_Task_
Make a verbatim transcription of the records, without the pictures.

_Data provided_
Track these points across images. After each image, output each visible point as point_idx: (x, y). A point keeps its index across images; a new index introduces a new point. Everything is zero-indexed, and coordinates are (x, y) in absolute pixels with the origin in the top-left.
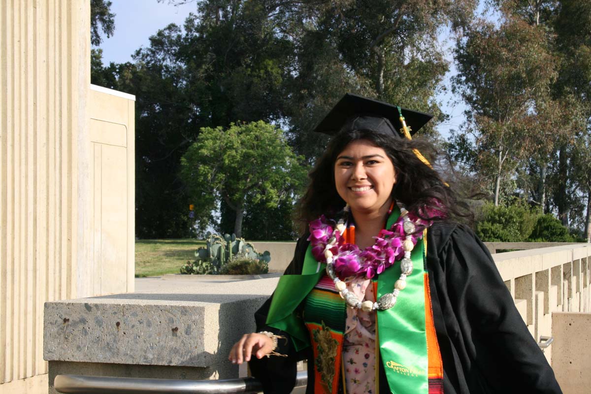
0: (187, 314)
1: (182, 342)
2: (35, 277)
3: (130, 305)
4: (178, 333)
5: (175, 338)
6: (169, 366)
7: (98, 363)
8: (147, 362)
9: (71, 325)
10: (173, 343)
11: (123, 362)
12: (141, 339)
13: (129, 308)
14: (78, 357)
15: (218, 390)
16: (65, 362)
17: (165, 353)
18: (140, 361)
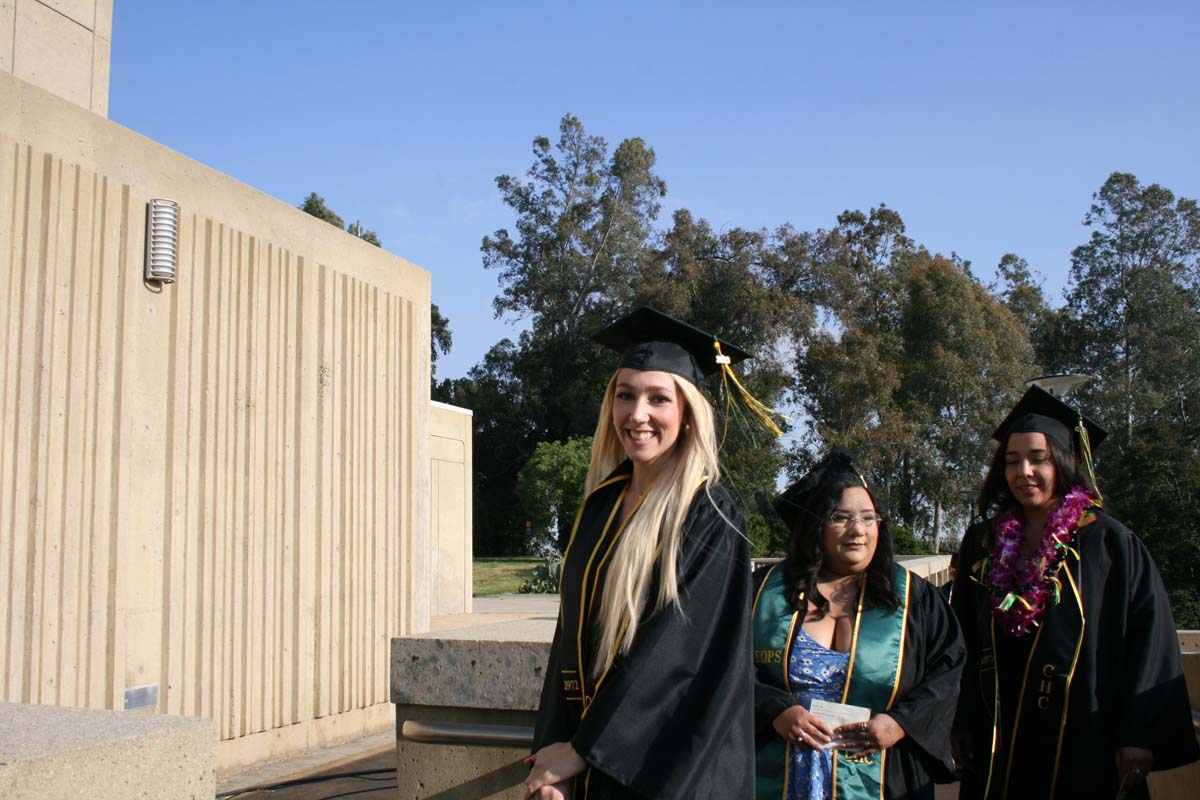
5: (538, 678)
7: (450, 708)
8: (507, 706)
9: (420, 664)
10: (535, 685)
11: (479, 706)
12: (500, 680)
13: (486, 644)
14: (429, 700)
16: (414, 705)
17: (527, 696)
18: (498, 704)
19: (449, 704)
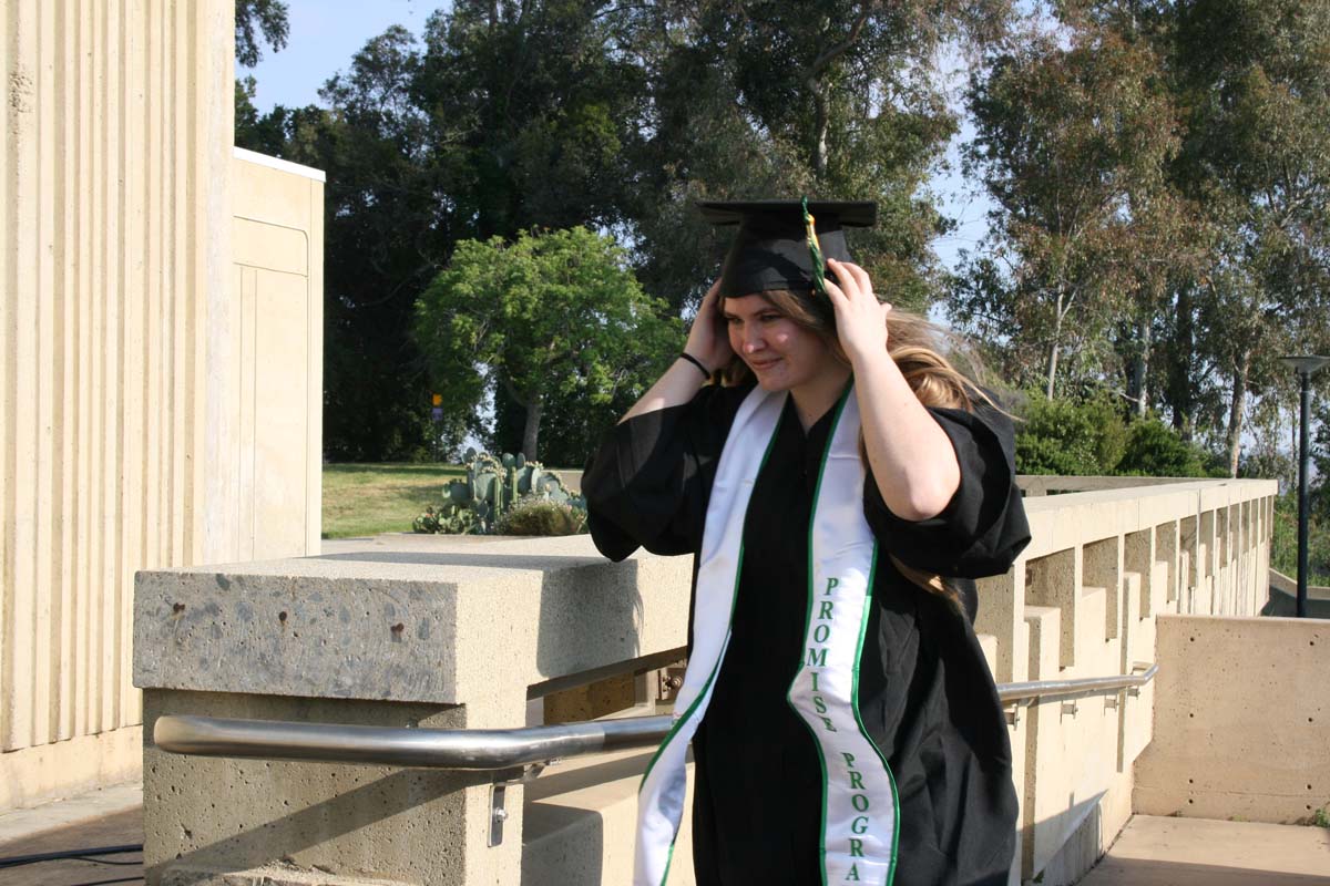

_Response to this exercise_
Track these points across images. After each image, output each visible point as point_idx: (x, y). A point keeps its index across images; a new index introduces a new point. Everything is zero-indexed, and coordinates are (x, y) in absolute pixels with the origin in the top-left.
0: (187, 314)
1: (182, 342)
2: (35, 277)
3: (130, 305)
4: (178, 333)
5: (175, 338)
6: (169, 366)
7: (98, 363)
8: (147, 362)
9: (71, 325)
10: (173, 343)
11: (123, 362)
12: (141, 339)
13: (129, 308)
14: (78, 357)
15: (218, 390)
16: (65, 362)
17: (165, 353)
18: (140, 361)
5: (538, 678)
7: (450, 708)
8: (507, 706)
9: (420, 664)
10: (535, 685)
11: (479, 706)
12: (500, 680)
13: (486, 644)
14: (429, 700)
16: (414, 705)
17: (527, 696)
18: (498, 704)
19: (449, 704)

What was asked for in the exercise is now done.